If they stick around a bit longer, they could realize the benefits that come with relying on artificial intelligence to monitor their systems and ensure no nefarious activity breaks through the security to compromise the business and its customers, even for a second.
But it’s hardly an overnight transformation. In fact, our research shows that almost half of the merchants on acquirers’ platforms are unprofitable, so there’s a bit of a delicate balance when it comes to convincing a CEO to stick it out when the results take longer to show up than they might want.
Fraudulent activity and low transaction volumes also prevent 12% and 9.3% of the merchants on acquirer’s platforms from being profitable, respectively, according to the report.
“AI In Focus: Gaining Ground On Merchant Monitoring” explores why AI is so important to the merchant-monitoring strategies at most acquiring banks. PYMNTS surveyed 104 executives at acquiring banks throughout the U.S. to learn how they use AI to monitor their merchant accounts and what benefits the technology has delivered to their businesses.
Read more: How 104 Acquiring Banks Are Using AI to Beat Fraud, Boot Unprofitable Merchant Accounts
The report aims to provide actionable insights into how acquirers can leverage AI to improve their bottom lines and provide a holistic set of value-add services to their merchant customers.
And, while merchant monitoring using AI is hardly a new phenomenon, it’s something that still has plenty of potential in 2022 and beyond. In fact, almost one out of three acquirers (31%) plan to invest in AI systems to monitor merchants in the next three years, our research shows.
As is the case with fraud detection, acquirers that do not plan on investing say they already use AI to monitor merchants, so they’re ahead of those who are just now learning what they probably should have been doing for years now.

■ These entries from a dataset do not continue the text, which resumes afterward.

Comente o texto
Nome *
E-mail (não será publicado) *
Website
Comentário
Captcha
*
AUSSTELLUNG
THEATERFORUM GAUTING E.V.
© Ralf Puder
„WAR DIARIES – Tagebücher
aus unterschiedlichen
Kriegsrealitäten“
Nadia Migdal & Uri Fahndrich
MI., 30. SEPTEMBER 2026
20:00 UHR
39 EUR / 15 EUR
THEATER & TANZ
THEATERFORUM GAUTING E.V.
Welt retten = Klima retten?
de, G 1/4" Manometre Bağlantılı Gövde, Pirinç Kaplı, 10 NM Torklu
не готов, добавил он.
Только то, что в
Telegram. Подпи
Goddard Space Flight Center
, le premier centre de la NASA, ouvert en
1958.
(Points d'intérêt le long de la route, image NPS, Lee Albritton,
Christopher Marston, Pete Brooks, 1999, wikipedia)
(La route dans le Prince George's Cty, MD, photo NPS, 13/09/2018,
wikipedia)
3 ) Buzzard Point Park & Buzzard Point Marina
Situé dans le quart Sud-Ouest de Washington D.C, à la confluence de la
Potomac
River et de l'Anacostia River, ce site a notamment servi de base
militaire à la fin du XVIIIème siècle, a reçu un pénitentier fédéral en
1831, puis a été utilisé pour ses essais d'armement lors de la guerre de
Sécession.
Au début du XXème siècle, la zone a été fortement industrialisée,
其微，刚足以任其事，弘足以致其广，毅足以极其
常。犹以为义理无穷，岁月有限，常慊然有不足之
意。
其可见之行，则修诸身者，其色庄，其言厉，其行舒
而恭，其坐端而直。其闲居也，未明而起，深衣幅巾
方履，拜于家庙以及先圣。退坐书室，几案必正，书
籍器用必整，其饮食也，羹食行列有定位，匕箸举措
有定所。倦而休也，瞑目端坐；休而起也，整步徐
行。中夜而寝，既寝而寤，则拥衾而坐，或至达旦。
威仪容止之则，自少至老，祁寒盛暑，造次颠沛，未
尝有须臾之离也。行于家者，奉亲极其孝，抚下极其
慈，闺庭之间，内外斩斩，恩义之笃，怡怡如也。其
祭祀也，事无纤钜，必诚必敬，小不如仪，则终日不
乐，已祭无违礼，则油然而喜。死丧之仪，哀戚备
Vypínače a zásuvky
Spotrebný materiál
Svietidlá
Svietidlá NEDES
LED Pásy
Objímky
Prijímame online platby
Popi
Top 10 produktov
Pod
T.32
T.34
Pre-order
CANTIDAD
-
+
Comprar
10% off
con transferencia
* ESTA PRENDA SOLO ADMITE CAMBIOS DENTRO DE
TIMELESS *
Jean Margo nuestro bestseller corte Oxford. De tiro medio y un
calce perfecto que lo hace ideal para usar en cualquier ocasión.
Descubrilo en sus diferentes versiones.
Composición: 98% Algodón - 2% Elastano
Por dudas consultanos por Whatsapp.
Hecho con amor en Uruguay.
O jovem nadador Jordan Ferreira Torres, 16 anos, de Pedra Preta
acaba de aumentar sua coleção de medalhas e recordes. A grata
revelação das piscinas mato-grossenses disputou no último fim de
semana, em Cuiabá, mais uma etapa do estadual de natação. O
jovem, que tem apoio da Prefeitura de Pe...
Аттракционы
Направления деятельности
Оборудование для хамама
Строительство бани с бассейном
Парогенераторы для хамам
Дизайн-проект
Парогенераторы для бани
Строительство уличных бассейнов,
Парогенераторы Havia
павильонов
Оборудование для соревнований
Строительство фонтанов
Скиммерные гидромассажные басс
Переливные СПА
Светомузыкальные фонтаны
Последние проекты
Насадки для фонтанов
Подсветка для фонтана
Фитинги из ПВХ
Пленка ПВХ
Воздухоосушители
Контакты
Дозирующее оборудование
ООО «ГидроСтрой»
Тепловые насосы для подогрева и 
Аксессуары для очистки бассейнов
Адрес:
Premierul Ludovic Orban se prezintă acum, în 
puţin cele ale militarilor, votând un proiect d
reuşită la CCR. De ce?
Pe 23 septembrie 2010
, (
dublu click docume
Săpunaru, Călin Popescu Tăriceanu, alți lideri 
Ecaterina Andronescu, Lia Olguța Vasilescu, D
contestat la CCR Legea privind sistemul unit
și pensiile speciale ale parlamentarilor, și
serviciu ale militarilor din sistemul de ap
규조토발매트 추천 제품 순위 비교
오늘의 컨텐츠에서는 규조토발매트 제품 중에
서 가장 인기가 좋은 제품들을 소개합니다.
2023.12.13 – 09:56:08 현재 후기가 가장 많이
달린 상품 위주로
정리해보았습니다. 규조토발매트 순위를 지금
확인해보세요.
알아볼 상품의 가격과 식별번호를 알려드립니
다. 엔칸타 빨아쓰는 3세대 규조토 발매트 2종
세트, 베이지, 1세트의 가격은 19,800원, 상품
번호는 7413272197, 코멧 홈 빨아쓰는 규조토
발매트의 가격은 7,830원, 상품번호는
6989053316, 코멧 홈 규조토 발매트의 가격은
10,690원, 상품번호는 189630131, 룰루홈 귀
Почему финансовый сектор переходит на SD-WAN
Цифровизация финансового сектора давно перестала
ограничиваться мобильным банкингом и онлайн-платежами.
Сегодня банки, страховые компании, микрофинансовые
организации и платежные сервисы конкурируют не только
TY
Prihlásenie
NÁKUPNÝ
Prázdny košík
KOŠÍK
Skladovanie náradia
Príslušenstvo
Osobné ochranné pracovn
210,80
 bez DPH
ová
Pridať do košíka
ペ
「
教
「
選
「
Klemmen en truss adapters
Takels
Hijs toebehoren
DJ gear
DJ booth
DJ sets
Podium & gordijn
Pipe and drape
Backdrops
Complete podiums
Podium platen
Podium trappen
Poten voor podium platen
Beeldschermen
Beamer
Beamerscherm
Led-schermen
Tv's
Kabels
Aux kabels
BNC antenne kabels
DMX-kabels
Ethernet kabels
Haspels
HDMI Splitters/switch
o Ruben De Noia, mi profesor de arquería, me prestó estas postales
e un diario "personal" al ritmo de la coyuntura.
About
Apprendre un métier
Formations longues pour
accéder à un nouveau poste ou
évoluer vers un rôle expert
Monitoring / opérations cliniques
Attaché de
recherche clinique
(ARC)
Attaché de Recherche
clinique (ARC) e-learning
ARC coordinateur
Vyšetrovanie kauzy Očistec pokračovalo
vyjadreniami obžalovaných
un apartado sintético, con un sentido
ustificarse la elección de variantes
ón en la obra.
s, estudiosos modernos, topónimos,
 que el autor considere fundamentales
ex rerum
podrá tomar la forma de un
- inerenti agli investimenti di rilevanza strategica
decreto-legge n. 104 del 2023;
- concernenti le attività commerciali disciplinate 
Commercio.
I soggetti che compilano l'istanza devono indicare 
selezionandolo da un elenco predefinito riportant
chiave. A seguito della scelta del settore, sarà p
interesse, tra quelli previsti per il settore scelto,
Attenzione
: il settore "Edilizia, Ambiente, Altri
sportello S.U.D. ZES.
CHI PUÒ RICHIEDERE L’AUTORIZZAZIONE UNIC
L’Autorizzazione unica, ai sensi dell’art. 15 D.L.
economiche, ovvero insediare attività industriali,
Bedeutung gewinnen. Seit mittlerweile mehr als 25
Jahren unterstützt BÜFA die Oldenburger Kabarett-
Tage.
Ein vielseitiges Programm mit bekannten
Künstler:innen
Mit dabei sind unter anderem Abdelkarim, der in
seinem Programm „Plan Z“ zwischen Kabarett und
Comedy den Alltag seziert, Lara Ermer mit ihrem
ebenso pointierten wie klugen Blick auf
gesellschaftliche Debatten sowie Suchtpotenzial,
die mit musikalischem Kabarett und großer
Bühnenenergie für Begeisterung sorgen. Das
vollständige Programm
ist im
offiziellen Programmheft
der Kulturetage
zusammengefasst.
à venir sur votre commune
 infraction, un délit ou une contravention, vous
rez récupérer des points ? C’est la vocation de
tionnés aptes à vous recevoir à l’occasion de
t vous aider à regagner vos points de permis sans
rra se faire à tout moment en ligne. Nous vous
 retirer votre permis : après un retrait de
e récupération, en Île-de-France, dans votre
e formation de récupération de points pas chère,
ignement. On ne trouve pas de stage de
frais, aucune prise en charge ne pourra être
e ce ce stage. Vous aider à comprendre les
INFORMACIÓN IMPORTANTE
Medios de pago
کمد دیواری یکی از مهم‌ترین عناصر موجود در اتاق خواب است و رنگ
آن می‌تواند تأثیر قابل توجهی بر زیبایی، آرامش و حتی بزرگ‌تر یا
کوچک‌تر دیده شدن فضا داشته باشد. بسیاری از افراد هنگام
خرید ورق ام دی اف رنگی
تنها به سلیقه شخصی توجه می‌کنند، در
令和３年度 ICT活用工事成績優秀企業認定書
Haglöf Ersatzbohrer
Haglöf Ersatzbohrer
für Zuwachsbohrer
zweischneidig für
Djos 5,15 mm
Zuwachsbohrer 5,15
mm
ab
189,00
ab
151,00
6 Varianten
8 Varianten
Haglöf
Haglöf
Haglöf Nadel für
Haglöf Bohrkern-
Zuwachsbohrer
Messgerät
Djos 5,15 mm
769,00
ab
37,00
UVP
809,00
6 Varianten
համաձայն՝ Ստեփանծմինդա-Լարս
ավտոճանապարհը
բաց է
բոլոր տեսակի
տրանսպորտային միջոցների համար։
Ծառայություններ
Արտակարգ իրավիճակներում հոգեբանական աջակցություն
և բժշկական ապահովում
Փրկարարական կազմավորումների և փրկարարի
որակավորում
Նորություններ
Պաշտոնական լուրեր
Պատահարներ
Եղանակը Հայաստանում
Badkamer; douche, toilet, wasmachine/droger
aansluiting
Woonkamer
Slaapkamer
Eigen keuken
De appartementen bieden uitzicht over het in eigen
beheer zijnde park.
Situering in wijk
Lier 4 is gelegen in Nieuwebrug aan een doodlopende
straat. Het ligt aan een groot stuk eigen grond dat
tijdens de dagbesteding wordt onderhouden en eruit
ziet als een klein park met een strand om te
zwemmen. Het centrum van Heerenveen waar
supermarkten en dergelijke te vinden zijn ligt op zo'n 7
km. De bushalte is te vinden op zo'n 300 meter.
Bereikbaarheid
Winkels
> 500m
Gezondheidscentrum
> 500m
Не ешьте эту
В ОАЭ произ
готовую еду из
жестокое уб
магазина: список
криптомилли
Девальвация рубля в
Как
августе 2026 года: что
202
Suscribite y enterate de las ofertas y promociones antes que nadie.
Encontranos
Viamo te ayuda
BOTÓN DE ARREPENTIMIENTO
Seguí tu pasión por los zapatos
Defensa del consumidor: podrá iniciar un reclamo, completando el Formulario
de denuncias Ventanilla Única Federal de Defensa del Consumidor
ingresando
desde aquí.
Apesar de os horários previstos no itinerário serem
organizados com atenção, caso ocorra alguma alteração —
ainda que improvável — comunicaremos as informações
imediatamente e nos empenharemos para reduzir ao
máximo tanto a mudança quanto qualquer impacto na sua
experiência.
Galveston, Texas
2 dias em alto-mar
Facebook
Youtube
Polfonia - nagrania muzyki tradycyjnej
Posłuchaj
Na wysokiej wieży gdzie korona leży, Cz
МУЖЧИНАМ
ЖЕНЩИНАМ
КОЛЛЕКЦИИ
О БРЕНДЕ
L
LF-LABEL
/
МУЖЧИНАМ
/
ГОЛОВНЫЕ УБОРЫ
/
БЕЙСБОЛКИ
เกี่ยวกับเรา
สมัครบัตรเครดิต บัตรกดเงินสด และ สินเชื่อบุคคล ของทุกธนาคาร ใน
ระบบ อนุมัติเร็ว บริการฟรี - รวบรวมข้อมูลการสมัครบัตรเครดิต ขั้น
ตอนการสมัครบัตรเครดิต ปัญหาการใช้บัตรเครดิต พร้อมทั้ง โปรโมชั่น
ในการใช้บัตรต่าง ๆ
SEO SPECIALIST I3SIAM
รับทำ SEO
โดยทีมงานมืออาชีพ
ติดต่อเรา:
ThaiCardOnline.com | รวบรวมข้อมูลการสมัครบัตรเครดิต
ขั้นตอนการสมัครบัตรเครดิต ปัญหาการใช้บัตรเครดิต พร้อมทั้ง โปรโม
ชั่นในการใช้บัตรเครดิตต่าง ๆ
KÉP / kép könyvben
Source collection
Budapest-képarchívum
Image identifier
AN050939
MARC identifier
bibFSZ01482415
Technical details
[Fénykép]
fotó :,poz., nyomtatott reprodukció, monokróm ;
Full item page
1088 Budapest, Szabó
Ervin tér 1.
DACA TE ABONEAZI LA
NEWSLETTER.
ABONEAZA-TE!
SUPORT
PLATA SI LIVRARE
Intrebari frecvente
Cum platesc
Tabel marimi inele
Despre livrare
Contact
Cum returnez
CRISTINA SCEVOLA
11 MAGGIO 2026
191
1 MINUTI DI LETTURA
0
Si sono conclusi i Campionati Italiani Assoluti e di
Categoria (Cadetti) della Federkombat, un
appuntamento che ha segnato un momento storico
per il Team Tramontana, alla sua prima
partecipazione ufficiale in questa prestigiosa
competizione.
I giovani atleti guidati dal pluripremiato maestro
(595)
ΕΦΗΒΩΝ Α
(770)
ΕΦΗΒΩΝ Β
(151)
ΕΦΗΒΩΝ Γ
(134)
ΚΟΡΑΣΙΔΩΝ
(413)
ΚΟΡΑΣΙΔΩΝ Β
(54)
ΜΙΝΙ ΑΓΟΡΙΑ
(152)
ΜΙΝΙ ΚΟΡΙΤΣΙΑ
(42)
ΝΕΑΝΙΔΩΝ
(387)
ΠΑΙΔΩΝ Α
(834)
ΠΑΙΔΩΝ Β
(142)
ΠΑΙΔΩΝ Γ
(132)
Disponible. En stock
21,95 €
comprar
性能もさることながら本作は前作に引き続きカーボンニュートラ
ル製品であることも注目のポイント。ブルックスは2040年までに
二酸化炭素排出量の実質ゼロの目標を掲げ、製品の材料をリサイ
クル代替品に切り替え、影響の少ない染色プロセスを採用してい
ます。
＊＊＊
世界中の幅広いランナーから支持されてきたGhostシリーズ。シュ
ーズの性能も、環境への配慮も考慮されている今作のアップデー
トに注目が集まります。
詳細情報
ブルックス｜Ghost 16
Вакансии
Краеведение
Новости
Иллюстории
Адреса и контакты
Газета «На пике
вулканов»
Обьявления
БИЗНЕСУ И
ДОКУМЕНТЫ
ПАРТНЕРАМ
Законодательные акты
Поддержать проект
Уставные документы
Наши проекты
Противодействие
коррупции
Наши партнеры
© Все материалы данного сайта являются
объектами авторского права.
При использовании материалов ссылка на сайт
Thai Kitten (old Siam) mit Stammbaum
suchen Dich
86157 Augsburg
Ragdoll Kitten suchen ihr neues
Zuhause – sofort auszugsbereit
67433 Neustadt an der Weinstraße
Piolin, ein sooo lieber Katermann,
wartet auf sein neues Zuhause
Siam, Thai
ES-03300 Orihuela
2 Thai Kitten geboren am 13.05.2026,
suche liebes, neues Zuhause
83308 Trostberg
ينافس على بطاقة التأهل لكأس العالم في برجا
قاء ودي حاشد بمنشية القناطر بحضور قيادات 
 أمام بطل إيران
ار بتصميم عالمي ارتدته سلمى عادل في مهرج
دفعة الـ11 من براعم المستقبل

Nearly all U.S. acquiring banks intend to expand their AI capabilities in the future.
Our research also shows that 45% of acquirers generating less than $100 million in annual revenue plan on investing in AI to enhance their merchant monitoring in the next three years.
Acquirers generating more than $100 million in annual revenue are far less likely to expand their AI capabilities in that time because they already utilize the technology, as only 15% of acquirers with more than $100 million in annual revenue will enhance their AI capabilities in the next three years, and 85% already use AI for this purpose.